Alcune evidenze sperimentali mostrano che l’intensità dell’emozione possa essere misurata dal grado di attivazione fisiologica, o arousal , che i soggetti dimostrano in seguito alla somministrazione di certi stimoli. La teoria bi fattoriale delle emozioni di Schachter postula che per provare un’emozione siano necessari due elementi: una attivazione fisiologica, ed una situazione  che ci consentano di interpretare la detta attivazione. Uno degli esperimenti più celebri che forniscono evidenze a questo modello consisteva nell’iniettare a dei soggetti un composto precursore dell’adrenalina che causava attivazione  indipendentemente da eventi esterni. I soggetti venivano poi messi in una stanza con una persona che dimostrava rabbia e malcontento a causa delle condizioni sperimentali, oppure con una persona allegra che si dimostrava entusiasta dell’esperimento. Non solo i soggetti alla fine dell’esperimento riferivano di aver provato emozioni coerenti con il complice, ma, rispetto a soggetti che avevano subito una semplice iniezione di soluzione salina, riferivano un’intensità d’emozione più alta.
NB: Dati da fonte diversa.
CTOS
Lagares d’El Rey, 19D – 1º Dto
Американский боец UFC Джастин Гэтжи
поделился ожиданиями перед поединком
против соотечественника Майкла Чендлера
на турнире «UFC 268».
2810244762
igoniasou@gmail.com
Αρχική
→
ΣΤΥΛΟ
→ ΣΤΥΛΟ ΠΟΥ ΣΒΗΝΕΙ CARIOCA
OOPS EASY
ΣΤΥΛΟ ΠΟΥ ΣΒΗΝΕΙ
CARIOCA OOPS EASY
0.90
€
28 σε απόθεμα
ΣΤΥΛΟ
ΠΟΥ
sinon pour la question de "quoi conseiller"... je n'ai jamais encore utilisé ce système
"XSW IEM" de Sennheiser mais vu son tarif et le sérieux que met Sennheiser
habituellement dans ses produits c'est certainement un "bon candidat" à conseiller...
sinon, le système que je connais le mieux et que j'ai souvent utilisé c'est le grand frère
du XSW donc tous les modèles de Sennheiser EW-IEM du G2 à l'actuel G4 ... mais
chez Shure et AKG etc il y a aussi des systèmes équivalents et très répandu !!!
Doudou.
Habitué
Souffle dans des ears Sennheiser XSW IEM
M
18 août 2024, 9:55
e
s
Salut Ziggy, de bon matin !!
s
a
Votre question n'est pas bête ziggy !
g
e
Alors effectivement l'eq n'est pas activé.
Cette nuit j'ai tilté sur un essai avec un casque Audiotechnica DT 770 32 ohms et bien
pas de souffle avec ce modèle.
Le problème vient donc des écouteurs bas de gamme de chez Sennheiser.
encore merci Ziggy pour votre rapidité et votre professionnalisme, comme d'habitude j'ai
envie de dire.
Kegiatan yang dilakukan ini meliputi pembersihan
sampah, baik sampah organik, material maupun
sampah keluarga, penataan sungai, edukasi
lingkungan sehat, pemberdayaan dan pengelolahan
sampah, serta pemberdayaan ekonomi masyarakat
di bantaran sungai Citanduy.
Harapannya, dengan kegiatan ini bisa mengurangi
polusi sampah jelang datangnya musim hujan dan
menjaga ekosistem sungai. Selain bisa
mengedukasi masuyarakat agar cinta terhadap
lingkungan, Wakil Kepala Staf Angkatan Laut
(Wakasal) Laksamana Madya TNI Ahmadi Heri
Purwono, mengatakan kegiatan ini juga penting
Questo meccanismo è stato sfruttato dal prof Shyam Sundar, Media Effects Research Lab della Penn State University, per indagare le relazioni tra creatività ed emozioni. Il fatto che un legame ci sia lo sanno molto bene gli insegnati che cercano di motivare i propri allievi allo studio, ma in questa ricerca è stato usato uno strumento che con i libri di scuola c’entra poco: i videogiochi.

I soggetti venivano prima condizionati a provare una emozione di valenza positiva o negativa attraverso un compito di riconoscimento delle emozioni, poi venivano sottoposti ad un videogioco, Dance Dance Revolution, il cui scopo è ripetere le movenze di un ballerino virtuale su una piattaforma. Riguardo a questa variabile i soggetti potevano essere assegnati alla condizione che prevedeva sforzo lieve, medio o massimo. Infine la creatività dei soggetti veniva misurate mediante l’ Abbreviated Torrance Test for Adults (Goff & Torrance, 2002), un test che misura la capacità di pensiero divergente, cioè la capacità di trovare soluzioni non convenzionali, creative a problemi dati.

I risultati hanno dimostrato che l’intensità dell’emozione, operazionalizzata come intensità dell’attivazione del soggetto, è in grado di influenzare la creatività. Esaminando i risultati più da vicino si desume che ad alti livelli di sforzo, e quindi di intensità dell’emozione, i soggetti che erano stati condizionati ad avere un umore positivo si dimostravano più creativi di coloro che invece erano stati condizionati ad un umore negativo. Nella condizione di sforzo lieve invece si è rilevato l’opposto, soggetti condizionati con una emozione negativa  si dimostravano più creativi dei soggetti condizionati con una emozione positiva. Nella condizione di sforzo moderato non si è rilevato alcun effetto.

Pare insomma che l’emozione sia in grado di modulare la creatività dei soggetti, ma solo in particolari condizioni. L’idea che le capacità intellettive e l’umore fossero collegate inoltre trova conferme nella psicopatologia: un fenomeno che si verifica in pazienti con umore depresso infatti è proprio un rallentamento del pensiero che può arrivare fino al blocco dello stesso nei casi più gravi. Altra prova la troviamo nei pazienti maniacali, che oltre ad essere euforici, dimostrano capacità ragionative, di calcolo e velocità associativa significativamente più alte della media, condizioni che comunque non sempre sono adattive e funzionali, infatti sono spesso accompagnati da alta distraibilità e perdita dei nessi associativi.

Questo studio, a differenza di quanto molte riviste hanno riferito, non si limita ad essere la prova che i videogiochi possono in certe condizioni aumentare la creatività, ma compie un ulteriore passo verso una visione più integrata e organica della nostra mente.